Can any reader supply me with information as to the parentage of this Mr. Brooke, or concerning any near relations of his ? The above reference to Henry Brooke, the author, leaves much to be desired in the way of bridging over their supposed kinship, inasmuch as none of Henry's grandfather's descendants appears to have borne the name James. J. N. DOWIJNG.

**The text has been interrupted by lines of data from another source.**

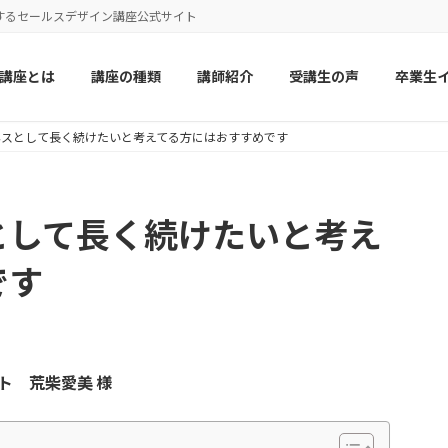
するセールスデザイン講座公式サイト
講座とは
講座の種類
講師紹介
受講生の声
卒業生
ネスとして長く続けたいと考えてる方にはおすすめです
として長く続けたいと考え
です
ト
荒柴愛美 様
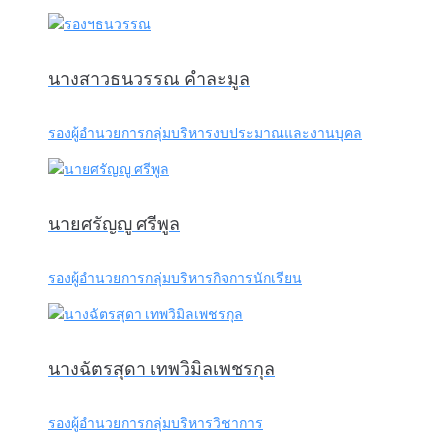
นางสาวธนวรรณ คำละมูล
รองผู้อำนวยการกลุ่มบริหารงบประมาณและงานบุคล
นายศรัญญู ศรีพูล
รองผู้อำนวยการกลุ่มบริหารกิจการนักเรียน
นางฉัตรสุดา เทพวิมิลเพชรกุล
รองผู้อำนวยการกลุ่มบริหารวิชาการ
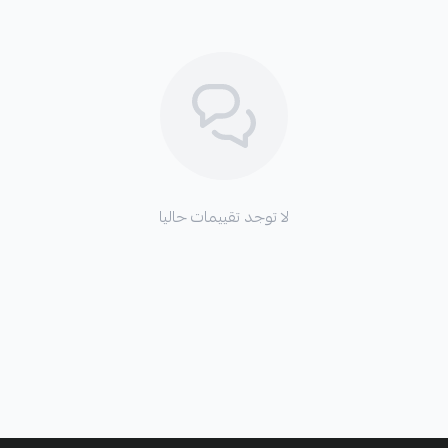
لا توجد تقييمات حاليا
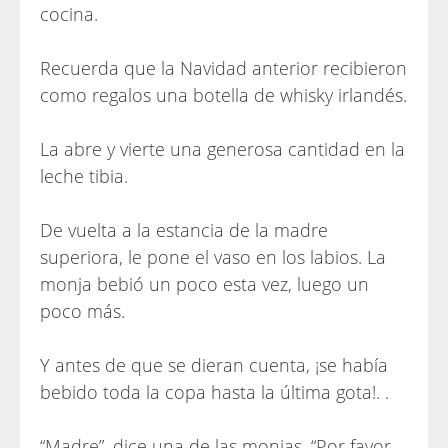
cocina.
Recuerda que la Navidad anterior recibieron
como regalos una botella de whisky irlandés.
La abre y vierte una generosa cantidad en la
leche tibia.
De vuelta a la estancia de la madre
superiora, le pone el vaso en los labios. La
monja bebió un poco esta vez, luego un
poco más.
Y antes de que se dieran cuenta, ¡se había
bebido toda la copa hasta la última gota!. .
“Madre”, dice una de las monjas, “Por favor,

48, Gough Road, Edgbaston, Birmingham.

BELASYSE. I wish to ascertain the exact position in the Belasyse pedigree of the following member of the family, for infor- mation about whom I am indebted to a friend :

" On 20 Nov., 1807, Thomas Edward Wynn Belasyse was appointed Prothonotary for the Counties of Carnarvon, Anglesey, and Merioneth vice Glynn Wynn (who held office in 1781 until his death 25 June, 1793), and his brother, Sir Thomas (who was created Lord Newborough in 1776), held the office 1793 until his death, 12 Oct., 1807. Belasyse held office up to 1830, when it was abolished."

I suppose this was not the Thomas Edward Wynn who married Lady Charlotte Belasyse, and assumed the name and arms of Belasyse.

(Miss) E. F. WILLIAMS. 10, Black Friars, Chester.

"SPORTSMAN" HOTELS. How could a list be obtained of hotels in the Eastern Counties during the eighteenth century called " The Sportsman " ? Was there one in the Retford district ? E. F. W.